The project aims to deliver new, refurbished and seismically strengthened buildings in three packages.
First up, design of a new 11,000 square metre inpatient unit and energy centre is due to begin next April.
Earthquake strengthening of intensive care, surgery and radiology buildings among others is last off the blocks, to run from mid 2027 till 2032.
The various projects range in value from $50 million to more than $150m each.
"Given the scale of the programme and HNZ's internal capacity, HNZ is now seeking to engage a full-service external project management team ... through to the anticipated completion in late-2032," a tender document said.
The team would oversee the day-to-day and end-to-end delivery of each project.
Applicants had to have project managed a health construction project in Australasia worth at least $150m in the last five years, and a large regionally-based one outside the main NZ cities, too.

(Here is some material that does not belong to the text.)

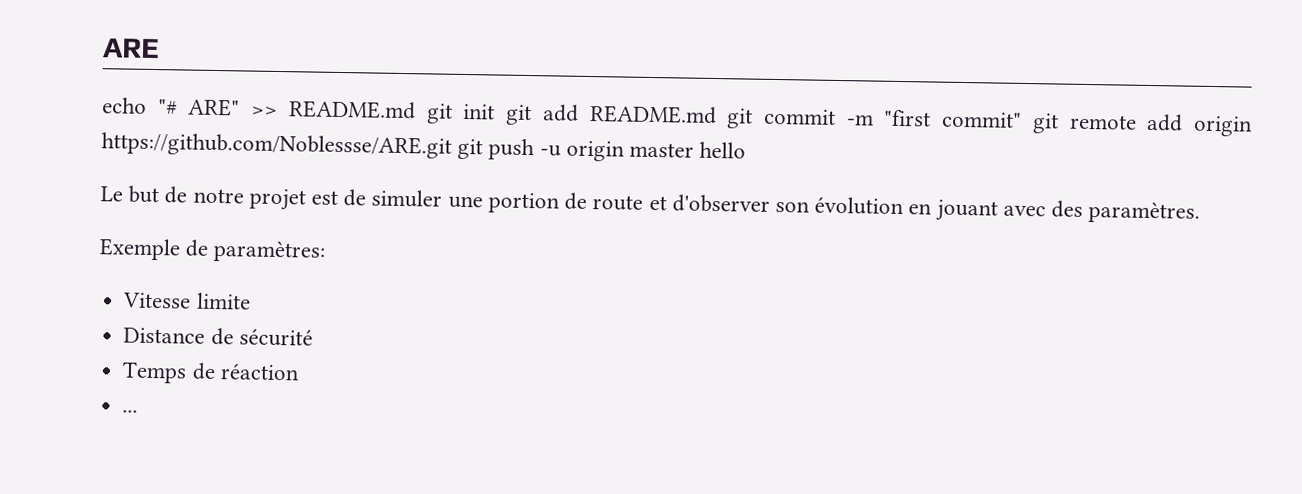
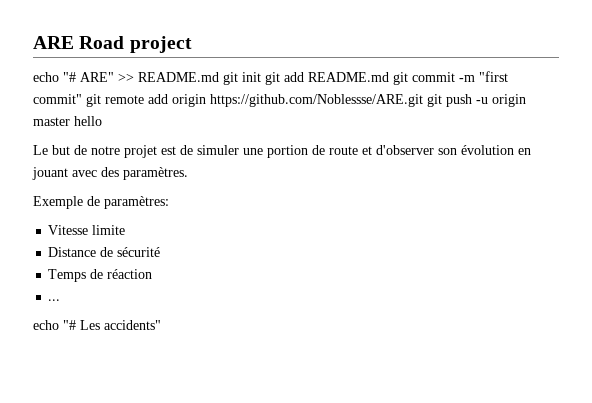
(160, 48) none -> [79,36,192,53] Road project
(139, 411) none -> [33,320,161,330] // echo "# Les accidents"

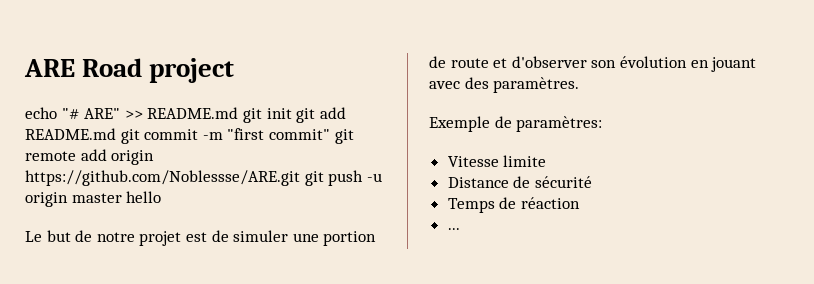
[33,320,161,330] // echo "# Les accidents" -> (460, 229) none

The tender said price would only be 15 percent of what was factored in on awarding the work, with experience 30 percent and team capability 40 percent.
The refurbishment of the two main hospital blocks called George Manson and Percy Brunette was due to run from 2026 to 2031.
"The current deficit of medical surgical beds is 16 and without redevelopment and model of care changes, this would have risen to 53 beds by 2043," it said.
"Outdated facilities are preventing improvements to health equity, overall patient experience and time efficiencies."
It also noted that poor seismic resilience "jeopardises post-disaster healthcare following a significant seismic event".
Buildings had been categorised as earthquake-prone and had to be fixed or demolished by 2032.